┌────────
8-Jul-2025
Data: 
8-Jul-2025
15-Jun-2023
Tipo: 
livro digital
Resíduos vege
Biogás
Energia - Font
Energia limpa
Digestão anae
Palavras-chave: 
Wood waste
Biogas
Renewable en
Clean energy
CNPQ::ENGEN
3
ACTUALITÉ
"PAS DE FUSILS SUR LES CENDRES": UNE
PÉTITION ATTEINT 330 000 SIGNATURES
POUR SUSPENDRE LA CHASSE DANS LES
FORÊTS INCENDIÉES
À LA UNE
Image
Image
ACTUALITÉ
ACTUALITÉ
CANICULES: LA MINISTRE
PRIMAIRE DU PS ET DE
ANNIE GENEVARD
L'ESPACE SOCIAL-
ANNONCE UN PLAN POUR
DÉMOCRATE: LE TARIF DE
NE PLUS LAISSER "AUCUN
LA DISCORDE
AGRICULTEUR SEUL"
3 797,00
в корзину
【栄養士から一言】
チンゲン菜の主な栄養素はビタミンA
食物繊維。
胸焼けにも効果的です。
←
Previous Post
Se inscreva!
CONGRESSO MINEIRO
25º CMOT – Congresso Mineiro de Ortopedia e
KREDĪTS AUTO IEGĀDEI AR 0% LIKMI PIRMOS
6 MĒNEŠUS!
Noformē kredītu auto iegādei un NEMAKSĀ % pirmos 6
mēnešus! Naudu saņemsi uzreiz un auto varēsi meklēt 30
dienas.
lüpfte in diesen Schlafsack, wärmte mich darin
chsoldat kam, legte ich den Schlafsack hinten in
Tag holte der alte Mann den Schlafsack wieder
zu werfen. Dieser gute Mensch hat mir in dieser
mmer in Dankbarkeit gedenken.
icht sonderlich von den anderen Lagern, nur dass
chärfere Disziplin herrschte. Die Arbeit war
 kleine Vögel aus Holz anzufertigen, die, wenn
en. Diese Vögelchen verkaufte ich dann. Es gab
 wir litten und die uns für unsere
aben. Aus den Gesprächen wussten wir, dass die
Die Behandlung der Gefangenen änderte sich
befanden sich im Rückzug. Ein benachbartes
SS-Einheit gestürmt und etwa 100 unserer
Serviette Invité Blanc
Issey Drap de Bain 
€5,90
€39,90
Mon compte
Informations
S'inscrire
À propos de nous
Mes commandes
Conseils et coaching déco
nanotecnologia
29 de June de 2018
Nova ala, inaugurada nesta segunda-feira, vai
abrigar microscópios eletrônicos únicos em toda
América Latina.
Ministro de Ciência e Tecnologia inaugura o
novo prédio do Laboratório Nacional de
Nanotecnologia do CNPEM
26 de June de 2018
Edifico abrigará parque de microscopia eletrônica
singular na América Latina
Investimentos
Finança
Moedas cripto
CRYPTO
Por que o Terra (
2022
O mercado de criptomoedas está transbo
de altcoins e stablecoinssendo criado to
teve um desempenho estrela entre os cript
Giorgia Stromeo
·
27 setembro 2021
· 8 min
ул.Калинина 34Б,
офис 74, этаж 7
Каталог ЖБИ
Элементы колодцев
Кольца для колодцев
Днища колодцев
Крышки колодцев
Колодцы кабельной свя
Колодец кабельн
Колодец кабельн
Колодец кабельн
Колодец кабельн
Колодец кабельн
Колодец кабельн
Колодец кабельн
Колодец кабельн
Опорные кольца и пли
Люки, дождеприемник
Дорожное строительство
└────────
▸ Job
Can you rewrite the records above with every "Schlafsack" replaced by "Mantel" and all else left unchanged?

▸ Reply to the task
8-Jul-2025
Data: 
8-Jul-2025
15-Jun-2023
Tipo: 
livro digital
Resíduos vege
Biogás
Energia - Font
Energia limpa
Digestão anae
Palavras-chave: 
Wood waste
Biogas
Renewable en
Clean energy
CNPQ::ENGEN
3
ACTUALITÉ
"PAS DE FUSILS SUR LES CENDRES": UNE
PÉTITION ATTEINT 330 000 SIGNATURES
POUR SUSPENDRE LA CHASSE DANS LES
FORÊTS INCENDIÉES
À LA UNE
Image
Image
ACTUALITÉ
ACTUALITÉ
CANICULES: LA MINISTRE
PRIMAIRE DU PS ET DE
ANNIE GENEVARD
L'ESPACE SOCIAL-
ANNONCE UN PLAN POUR
DÉMOCRATE: LE TARIF DE
NE PLUS LAISSER "AUCUN
LA DISCORDE
AGRICULTEUR SEUL"
3 797,00
в корзину
【栄養士から一言】
チンゲン菜の主な栄養素はビタミンA
食物繊維。
胸焼けにも効果的です。
←
Previous Post
Se inscreva!
CONGRESSO MINEIRO
25º CMOT – Congresso Mineiro de Ortopedia e
KREDĪTS AUTO IEGĀDEI AR 0% LIKMI PIRMOS
6 MĒNEŠUS!
Noformē kredītu auto iegādei un NEMAKSĀ % pirmos 6
mēnešus! Naudu saņemsi uzreiz un auto varēsi meklēt 30
dienas.
lüpfte in diesen Mantel, wärmte mich darin
chsoldat kam, legte ich den Mantel hinten in
Tag holte der alte Mann den Mantel wieder
zu werfen. Dieser gute Mensch hat mir in dieser
mmer in Dankbarkeit gedenken.
icht sonderlich von den anderen Lagern, nur dass
chärfere Disziplin herrschte. Die Arbeit war
 kleine Vögel aus Holz anzufertigen, die, wenn
en. Diese Vögelchen verkaufte ich dann. Es gab
 wir litten und die uns für unsere
aben. Aus den Gesprächen wussten wir, dass die
Die Behandlung der Gefangenen änderte sich
befanden sich im Rückzug. Ein benachbartes
SS-Einheit gestürmt und etwa 100 unserer
Serviette Invité Blanc
Issey Drap de Bain 
€5,90
€39,90
Mon compte
Informations
S'inscrire
À propos de nous
Mes commandes
Conseils et coaching déco
nanotecnologia
29 de June de 2018
Nova ala, inaugurada nesta segunda-feira, vai
abrigar microscópios eletrônicos únicos em toda
América Latina.
Ministro de Ciência e Tecnologia inaugura o
novo prédio do Laboratório Nacional de
Nanotecnologia do CNPEM
26 de June de 2018
Edifico abrigará parque de microscopia eletrônica
singular na América Latina
Investimentos
Finança
Moedas cripto
CRYPTO
Por que o Terra (
2022
O mercado de criptomoedas está transbo
de altcoins e stablecoinssendo criado to
teve um desempenho estrela entre os cript
Giorgia Stromeo
·
27 setembro 2021
· 8 min
ул.Калинина 34Б,
офис 74, этаж 7
Каталог ЖБИ
Элементы колодцев
Кольца для колодцев
Днища колодцев
Крышки колодцев
Колодцы кабельной свя
Колодец кабельн
Колодец кабельн
Колодец кабельн
Колодец кабельн
Колодец кабельн
Колодец кабельн
Колодец кабельн
Колодец кабельн
Опорные кольца и пли
Люки, дождеприемник
Дорожное строительство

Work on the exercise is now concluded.